De par son échelle, une maison d’architecte est-elle forcément un objet de style ? «Il s’agit en fait de la transformation d’une maison existante dont on a conservé seulement le soubassement encastré dans la pente du terrain», explique Jean-Philippe Pargade. La nouvelle construction réalisée en bois et métal s’appuie donc sur une dalle de répartition en couronnement du soubassement existant.
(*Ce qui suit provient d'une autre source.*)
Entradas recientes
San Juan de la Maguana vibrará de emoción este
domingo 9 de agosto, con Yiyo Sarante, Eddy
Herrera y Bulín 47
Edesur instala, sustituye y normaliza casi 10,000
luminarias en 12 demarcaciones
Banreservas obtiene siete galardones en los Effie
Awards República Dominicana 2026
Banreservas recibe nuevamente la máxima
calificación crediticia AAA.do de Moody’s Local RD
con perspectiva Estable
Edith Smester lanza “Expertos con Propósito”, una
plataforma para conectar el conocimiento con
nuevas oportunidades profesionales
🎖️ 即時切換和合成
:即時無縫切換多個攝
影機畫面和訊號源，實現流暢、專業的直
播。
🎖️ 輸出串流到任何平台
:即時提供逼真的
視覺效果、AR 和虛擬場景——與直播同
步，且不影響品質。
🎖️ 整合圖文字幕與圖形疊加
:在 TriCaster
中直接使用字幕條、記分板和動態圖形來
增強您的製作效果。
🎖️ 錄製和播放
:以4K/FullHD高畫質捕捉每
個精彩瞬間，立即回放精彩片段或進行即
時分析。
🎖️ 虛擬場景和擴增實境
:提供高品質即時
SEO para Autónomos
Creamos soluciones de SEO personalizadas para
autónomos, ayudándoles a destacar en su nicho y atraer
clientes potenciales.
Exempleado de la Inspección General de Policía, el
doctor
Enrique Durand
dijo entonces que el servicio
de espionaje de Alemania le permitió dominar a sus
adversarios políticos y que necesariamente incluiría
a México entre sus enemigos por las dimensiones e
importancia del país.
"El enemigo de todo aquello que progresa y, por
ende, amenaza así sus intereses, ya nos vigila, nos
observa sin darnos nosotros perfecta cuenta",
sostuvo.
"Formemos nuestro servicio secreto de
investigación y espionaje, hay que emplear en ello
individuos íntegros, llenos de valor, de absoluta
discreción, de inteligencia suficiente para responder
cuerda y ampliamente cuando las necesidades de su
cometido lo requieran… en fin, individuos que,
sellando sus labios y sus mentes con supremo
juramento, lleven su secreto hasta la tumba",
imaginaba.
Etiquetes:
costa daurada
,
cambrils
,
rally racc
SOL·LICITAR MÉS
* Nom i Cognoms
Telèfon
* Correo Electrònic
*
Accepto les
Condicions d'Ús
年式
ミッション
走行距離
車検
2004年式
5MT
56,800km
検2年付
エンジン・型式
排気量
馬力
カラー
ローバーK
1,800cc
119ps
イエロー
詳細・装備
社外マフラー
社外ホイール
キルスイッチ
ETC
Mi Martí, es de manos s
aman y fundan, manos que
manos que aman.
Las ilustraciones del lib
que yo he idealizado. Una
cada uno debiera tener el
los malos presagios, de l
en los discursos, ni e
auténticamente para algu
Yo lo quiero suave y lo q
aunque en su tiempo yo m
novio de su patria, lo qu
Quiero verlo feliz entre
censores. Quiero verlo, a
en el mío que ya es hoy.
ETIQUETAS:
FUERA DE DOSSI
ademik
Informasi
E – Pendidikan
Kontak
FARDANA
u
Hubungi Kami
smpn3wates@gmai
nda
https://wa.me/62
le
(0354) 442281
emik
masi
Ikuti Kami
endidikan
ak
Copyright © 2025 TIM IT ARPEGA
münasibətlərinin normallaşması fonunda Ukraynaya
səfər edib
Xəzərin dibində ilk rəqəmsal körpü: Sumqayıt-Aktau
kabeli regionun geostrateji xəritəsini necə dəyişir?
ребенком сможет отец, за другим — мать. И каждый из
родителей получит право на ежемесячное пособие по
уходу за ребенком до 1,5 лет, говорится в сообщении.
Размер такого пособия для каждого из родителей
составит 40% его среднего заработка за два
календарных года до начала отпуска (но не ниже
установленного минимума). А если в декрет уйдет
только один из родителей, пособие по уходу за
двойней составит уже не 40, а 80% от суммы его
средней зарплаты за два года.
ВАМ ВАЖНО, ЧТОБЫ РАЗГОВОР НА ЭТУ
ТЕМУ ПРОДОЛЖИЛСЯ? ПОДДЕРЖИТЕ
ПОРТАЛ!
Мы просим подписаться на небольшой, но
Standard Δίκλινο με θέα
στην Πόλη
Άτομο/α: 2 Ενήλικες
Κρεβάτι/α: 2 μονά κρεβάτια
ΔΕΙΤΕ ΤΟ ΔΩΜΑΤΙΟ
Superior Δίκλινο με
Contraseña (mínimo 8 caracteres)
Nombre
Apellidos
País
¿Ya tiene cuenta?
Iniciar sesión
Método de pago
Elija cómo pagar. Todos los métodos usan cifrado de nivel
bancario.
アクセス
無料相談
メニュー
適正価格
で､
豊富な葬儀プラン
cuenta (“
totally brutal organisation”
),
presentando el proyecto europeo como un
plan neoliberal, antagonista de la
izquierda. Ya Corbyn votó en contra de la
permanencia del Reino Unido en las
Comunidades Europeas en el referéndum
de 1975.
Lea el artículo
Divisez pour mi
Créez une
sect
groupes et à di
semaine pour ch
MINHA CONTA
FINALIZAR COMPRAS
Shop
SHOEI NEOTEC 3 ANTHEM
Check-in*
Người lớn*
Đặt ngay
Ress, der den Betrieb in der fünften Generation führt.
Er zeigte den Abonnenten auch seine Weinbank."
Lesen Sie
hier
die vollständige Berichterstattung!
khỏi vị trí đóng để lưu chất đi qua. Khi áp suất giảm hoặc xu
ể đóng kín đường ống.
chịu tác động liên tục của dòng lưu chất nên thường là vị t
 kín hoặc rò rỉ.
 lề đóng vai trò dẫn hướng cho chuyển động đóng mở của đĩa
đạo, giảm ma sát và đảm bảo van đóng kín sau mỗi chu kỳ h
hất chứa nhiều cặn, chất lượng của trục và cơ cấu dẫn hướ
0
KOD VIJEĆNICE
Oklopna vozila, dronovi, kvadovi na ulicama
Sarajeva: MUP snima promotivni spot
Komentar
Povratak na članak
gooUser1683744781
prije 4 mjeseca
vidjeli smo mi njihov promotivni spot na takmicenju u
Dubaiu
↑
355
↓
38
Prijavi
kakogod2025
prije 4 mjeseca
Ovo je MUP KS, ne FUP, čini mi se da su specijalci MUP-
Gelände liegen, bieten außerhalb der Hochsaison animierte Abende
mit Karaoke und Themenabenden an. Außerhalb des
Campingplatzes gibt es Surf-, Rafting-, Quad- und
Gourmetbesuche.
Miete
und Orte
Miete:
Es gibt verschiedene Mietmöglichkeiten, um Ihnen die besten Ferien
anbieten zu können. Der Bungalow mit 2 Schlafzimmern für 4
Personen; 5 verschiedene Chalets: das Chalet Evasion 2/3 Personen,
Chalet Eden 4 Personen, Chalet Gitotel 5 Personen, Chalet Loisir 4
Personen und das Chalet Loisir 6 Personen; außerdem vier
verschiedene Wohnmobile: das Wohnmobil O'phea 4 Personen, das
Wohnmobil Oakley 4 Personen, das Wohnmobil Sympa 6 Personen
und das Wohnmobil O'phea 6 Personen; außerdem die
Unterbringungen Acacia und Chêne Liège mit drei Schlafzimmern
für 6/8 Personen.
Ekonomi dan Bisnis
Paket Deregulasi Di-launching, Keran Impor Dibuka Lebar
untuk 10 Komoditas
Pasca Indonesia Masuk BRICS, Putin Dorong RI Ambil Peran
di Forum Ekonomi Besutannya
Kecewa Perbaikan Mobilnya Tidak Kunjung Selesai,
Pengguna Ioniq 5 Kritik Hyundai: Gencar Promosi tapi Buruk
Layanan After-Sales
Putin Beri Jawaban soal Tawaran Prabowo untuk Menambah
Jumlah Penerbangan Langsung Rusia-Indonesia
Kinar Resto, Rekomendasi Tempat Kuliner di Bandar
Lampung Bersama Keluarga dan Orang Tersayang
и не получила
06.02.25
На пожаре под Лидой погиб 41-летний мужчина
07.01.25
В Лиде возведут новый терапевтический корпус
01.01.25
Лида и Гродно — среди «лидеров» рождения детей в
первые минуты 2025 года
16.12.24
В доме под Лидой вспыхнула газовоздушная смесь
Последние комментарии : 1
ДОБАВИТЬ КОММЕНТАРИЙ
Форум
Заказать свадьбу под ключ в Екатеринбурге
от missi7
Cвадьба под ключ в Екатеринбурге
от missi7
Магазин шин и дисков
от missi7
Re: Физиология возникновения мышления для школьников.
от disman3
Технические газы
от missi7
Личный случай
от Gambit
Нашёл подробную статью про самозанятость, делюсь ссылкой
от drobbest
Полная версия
«J’étais obsédé par l’idée d’avoir très peu de matériaux. Le carré collait bien par rapport au terrain et la maison est dessinée avec une géométrie pure de tous les éléments composant le carré», poursuit l’architecte. Une structure en bois était trop épaisse, le métal trop lourd, il a fallu concevoir une structure mixte bois/métal la plus légère possible pour ne pas avoir de reprise en sous-œuvre. Des poteaux de 7 cm de diamètre, aucun contreventement visible…, l’architecte rend grâce aux entreprises du Pays Basque qui se sont «passionnées» pour ce chantier.
Un plan carré compact organise le séjour, la cuisine ouverte et deux chambres autour d’un patio… carré, véritable refuge de l’intimité des habitants. Les deux niveaux communiquent par un escalier central. La toiture végétalisée est accessible par un autre escalier à partir du patio.
«Le carré est souligné par une galerie surmontée d’un auvent protecteur débordant qui ceinture l’ensemble du volume bâti. Celle-ci est agrémentée de claustras coulissants. Les baies coulissantes de dimensions identiques forment une seconde peau de verre intérieure toute hauteur entre sol et plafond», se félicite l’architecte.
Les matériaux sont partout identiques : la pierre de Bourgogne pour les sols, le Mélèze pour les plafonds et les menuiseries et le Red Cedar pour les claustras, le béton pour les éléments structurels de soubassement et de contreventement.
Le budget consacré à cette maison, 800.000€, permet l’introspection. «Quand j’étais jeune architecte, j’avais fait une esquisse pour une première maison», se souvient l’homme de l’art. Et puis, à l’issue d’un troisième cycle d’urbanisme aux Ponts & Chaussées et d’une coopération militaire à Douala au Cameroun, il s’était engagé pour un premier établissement hospitalier, à Cayenne. La suite de l’histoire est connue.
Jean-Philippe Pargade aura donc attendu toute une carrière que l’occasion se représente. Alors ? «Je serai heureux de faire d’autres maisons, c’est un sujet essentiel que j’ai été content d’aborder. Dans la maison, il y a une liberté que nous n’avons peut-être pas ailleurs», conclut-il.
En attendant, retour à Nantes et son CHU aux proportions gigantesques.